Um grande motivo de orgulho para o regime comunista de Cuba é um corpo médico que por décadas se espalhou por todo o mundo, com o objetivo de ajudar pessoas em países pobres ou com problemas.
Mas o Dr. Orazal Sánchez não quer nem ouvir falar disso, pois passou grande parte de sua vida profissional nessa brigada e se desiludiu com o que considera um sistema de opressão impregnado de ideologia e falsa solidariedade aos países anfitriões.
Foi durante uma missão no deserto de Kalahari, em Botswana, que ele finalmente decidiu desertar, após não aguentar mais seguir regras opressivas, tais como ser forçado a entregar seu passaporte e incentivado pelos supervisores a delatar os companheiros.
E mesmo após ter deixado o corpo médico, ele ainda se sentiu oprimido pelo governo cubano, que o proibiu de voltar para casa e se recusou a entregar seus diplomas, o que significa que ele teria que recomeçar sua carreira.
“A parte triste é que ainda somos escravos. Pensamos que somos livres, mas enquanto tivermos família em Cuba, continuaremos a trabalhar para o sistema”, disse Sánchez, um endocrinologista de 40 anos.
Sánchez e dois outros ex-médicos do programa, que falaram à AFP usando pseudônimos, mostraram as mesmas preocupações quanto ao corpo médico, uma das principais iniciativas da revolução comandada pelo falecido Fidel Castro desde a sua criação, em 1963.
Hoje esse é um dos mais lucrativos programas do governo cubano, que gerou uma receita de US$ 11 bilhões entre 2011 e 2015. Até o final de 2018, 34.000 profissionais trabalhavam no corpo médico em 66 países.
No mês passado, um grupo de defesa denominado Cubanos Defensores de Prisioneiros, junto a um grupo político, a União Patriota de Cuba, apresentaram uma queixa à Corte Penal Internacional (CPI) contra o programa.
A ação judicial perante a CPI inclui testemunhos públicos de 64 médicos do programa e outros 46 que declararam em sigilo.
O processo judicial, do qual os três médicos que falaram à AFP são os pleiteadores, acusa o ex-presidente Raul Castro e o atual presidente Miguel Díaz-Canel de crimes contra a humanidade por comandarem um programa que atua como um tipo moderno de escravidão.
Famílias em risco
Os médicos que se recusam a participar da missão no exterior sofrem graves consequências em suas carreiras, segundo esses doutores.

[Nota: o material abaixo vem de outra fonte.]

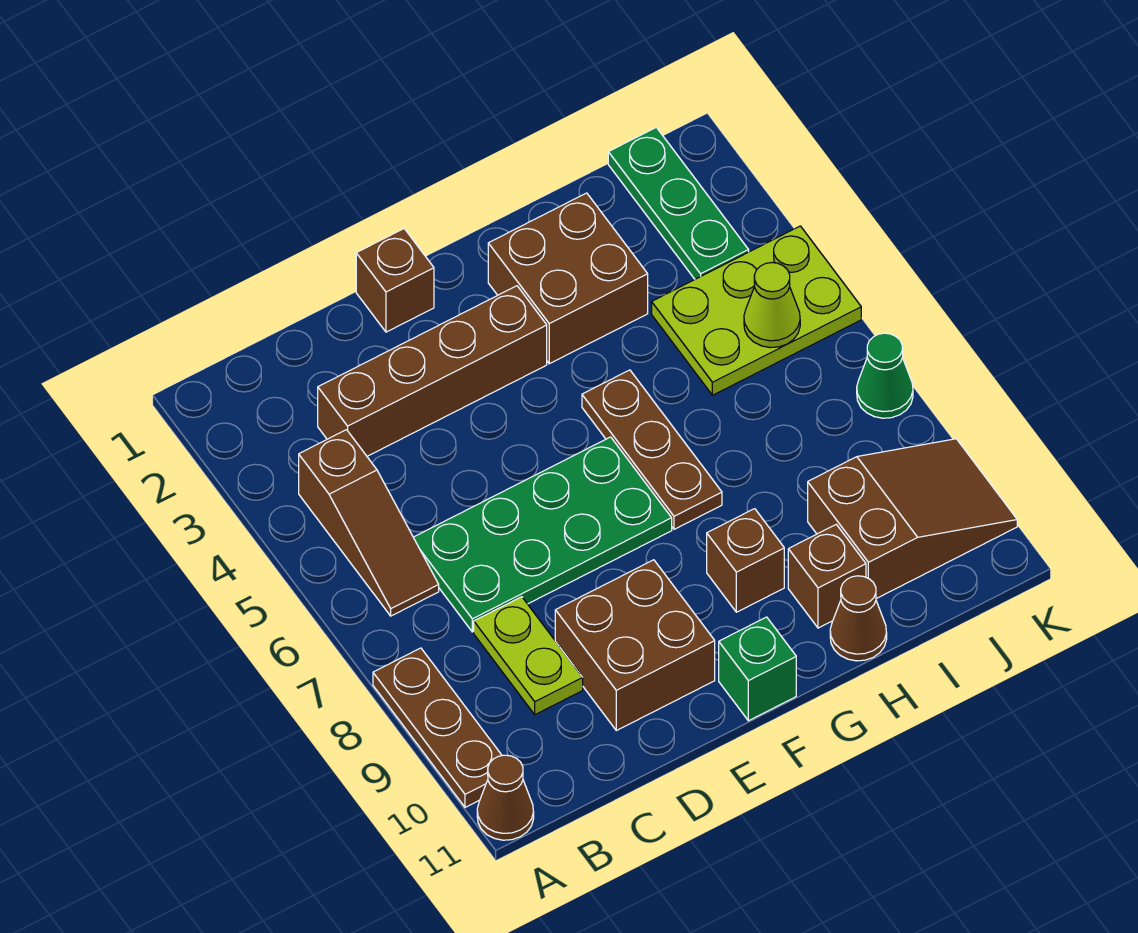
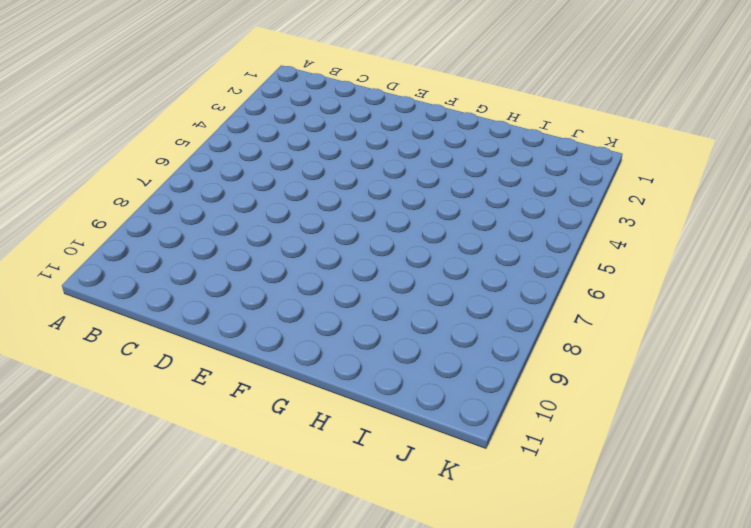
none -> brown plate A8:A10 level 1
none -> brown cone A11 level 1
none -> brown slope B4:B6 level 1 top 4

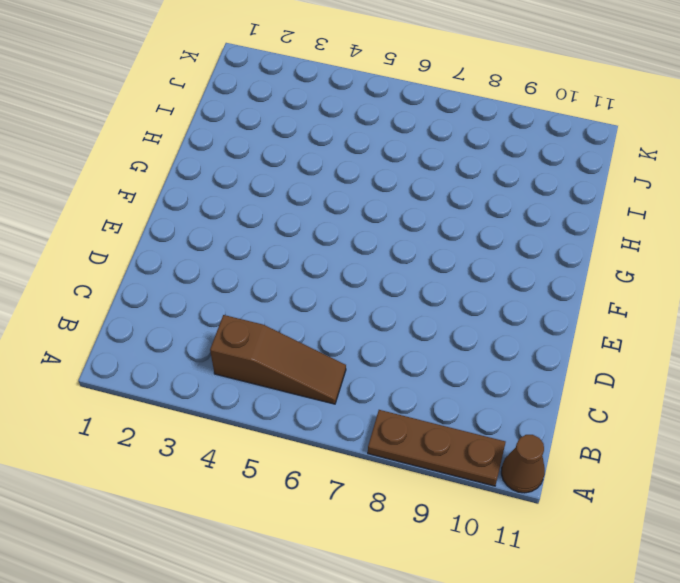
none -> brown brick C3:F3 level 1
none -> green plate C6:F7 level 1
none -> lime plate C8:C9 level 1

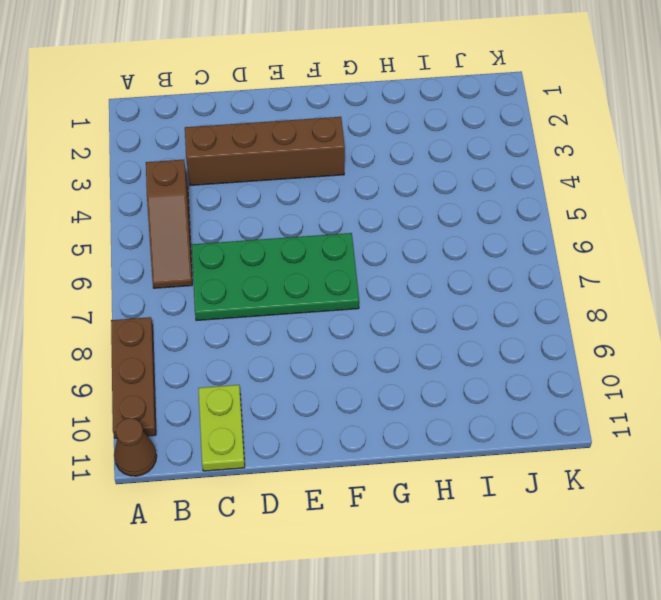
lime plate C10:C11 level 1 -> lime plate C8:C9 level 1
none -> brown brick D9:E10 level 1
none -> brown brick E1 level 1
none -> green brick F11 level 1

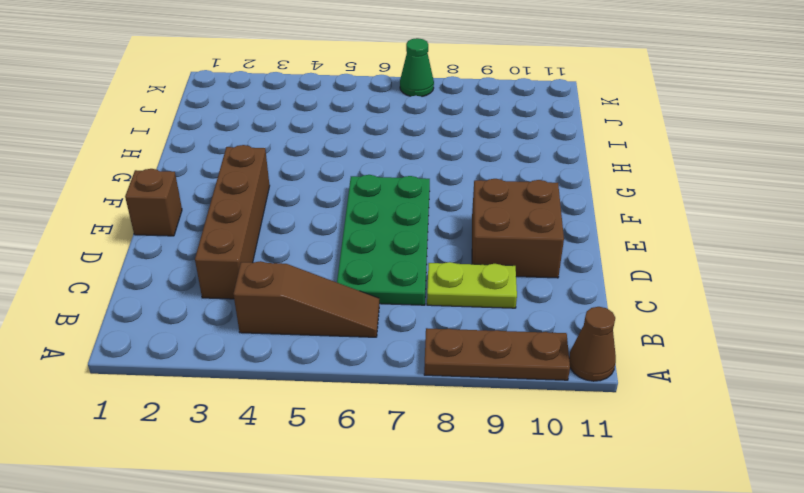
none -> green brick F11 level 1
none -> brown brick G2:H3 level 1
none -> brown plate G5:G7 level 1

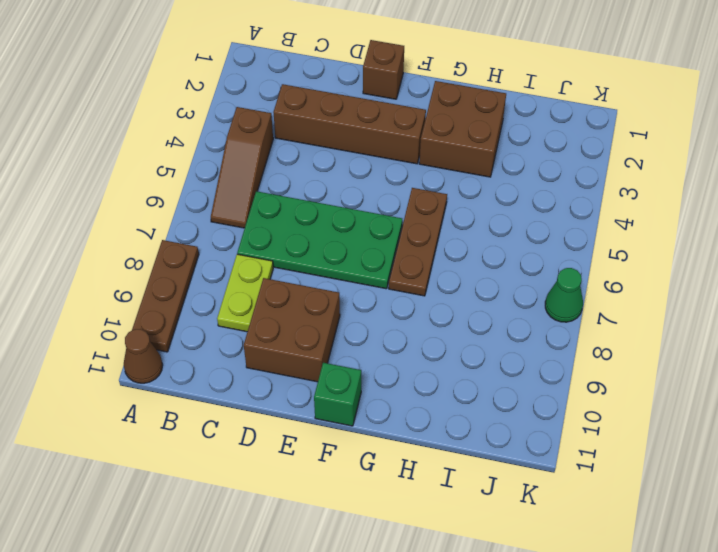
none -> brown brick G9 level 1
none -> brown brick H10 level 1
none -> brown cone H11 level 1

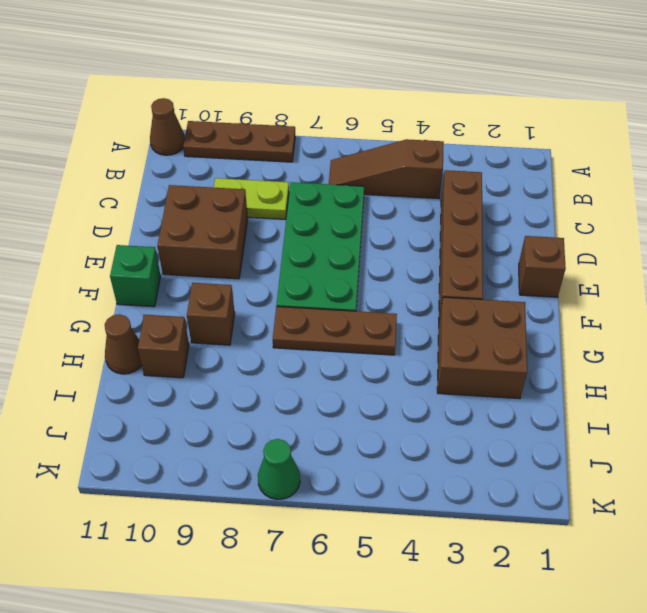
none -> lime plate I4:K5 level 1
none -> brown slope I9:K10 level 1 top I
none -> green plate J1:J3 level 1

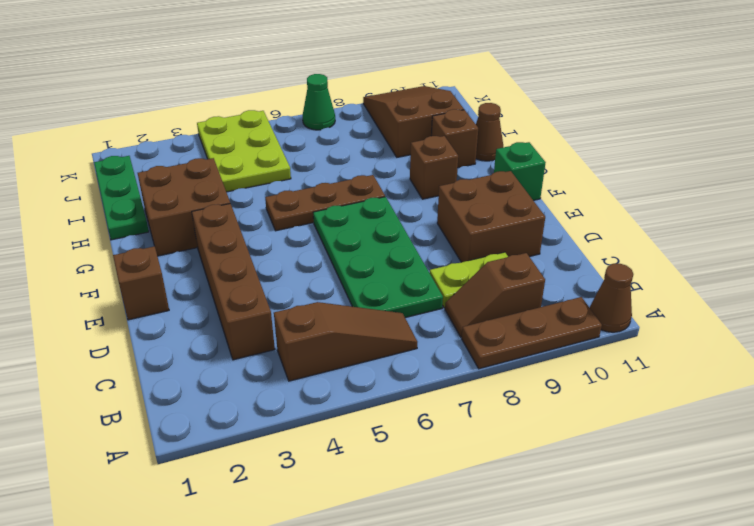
brown slope B8:B9 level 1 top 9 -> none
green plate H1:J1 level 1 -> green plate J1:J3 level 1
none -> lime cone J5 level 2

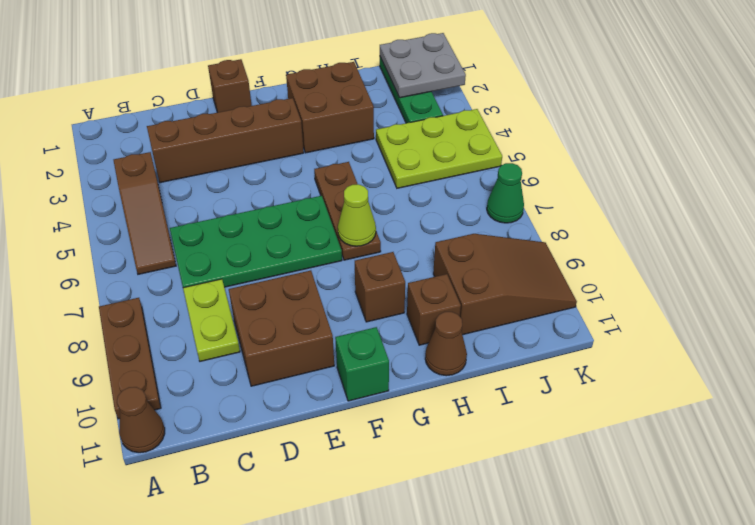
lime cone G7 level 2 -> lime cone J5 level 2
grey plate J1:K2 level 2 -> none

Além disso, o governo cubano considera como traidores os profissionais que deixam o programa e os ameaça com represálias contra suas famílias em Cuba, como um tipo de tortura à distância.
Delia Estelles, de 37 anos, disse que enquanto servia na Guatemala sofreu abuso sexual, foi submetida a uma doutrinação política forçada e teve que contribuir financeiramente para o partido comunista cubano, tudo isso enquanto sobrevivia com quase nada, porque seu salário era muito baixo, já que a maior parte do que os países pagam aos médicos é confiscada pelo governo cubano.
Estelles pediu refúgio com base em um programa dos EUA, que agora está extinto, chamado Livramento Condicional para Profissionais Médicos Cubanos.
Ela teve permissão para entrar nos Estados Unidos através desse programa, mas não conseguiu trazer a sua família, que permanece em Cuba, onde a escassez dos produtos básicos é comum.
“Eu lhes envio tudo, até desodorante e sabão”, disse.
Yolanda García serviu na Venezuela, onde a influência de Havana é tão grande que “os cubanos controlam tudo”.
García disse que era orientada a manipular estatísticas e documentos, inventando nomes e registros de identidade para que o corpo médico atingisse sua meta semanal quanto ao número de pacientes atendidos. Mas ela ficou estarrecida quando lhe disseram que jogasse fora medicamentos fornecidos por Cuba, onde havia escassez de suprimento, para que os inventários correspondessem às cifras falsas de atendimentos.
García foi para o Brasil junto com 8.000 médicos, mas Cuba cancelou o programa naquele país depois que o presidente Jair Bolsonaro assumiu o cargo.
Bolsonaro havia pedido novas condições para os cubanos, incluindo que suas famílias tivessem permissão para se juntarem a eles no Brasil e que eles recebessem todo o dinheiro que seu governo lhes estava pagando.
García decidiu permanecer no Brasil ao invés de voltar para Cuba, por estar cada vez mais desiludida com seu país.
“Não posso acreditar que todo esse dinheiro vá para essas missões e que o país esteja nesse estado”, disse. “Na última vez em que estive lá, não consegui comprar nem ovos.”